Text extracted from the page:
--- START ---

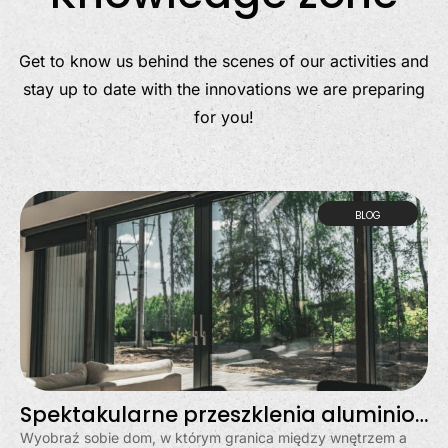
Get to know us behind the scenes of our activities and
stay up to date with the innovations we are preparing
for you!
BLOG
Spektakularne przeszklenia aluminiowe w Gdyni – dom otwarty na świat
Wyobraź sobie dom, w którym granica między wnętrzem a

--- END ---

Recast every line of text in the listing above as a numbered list, skipping any blank lines. Leave the picture out of your answer.

* _Solved exercise_:
1. Get to know us behind the scenes of our activities and
2. stay up to date with the innovations we are preparing
3. for you!
4. BLOG
5. Spektakularne przeszklenia aluminiowe w Gdyni – dom otwarty na świat
6. Wyobraź sobie dom, w którym granica między wnętrzem a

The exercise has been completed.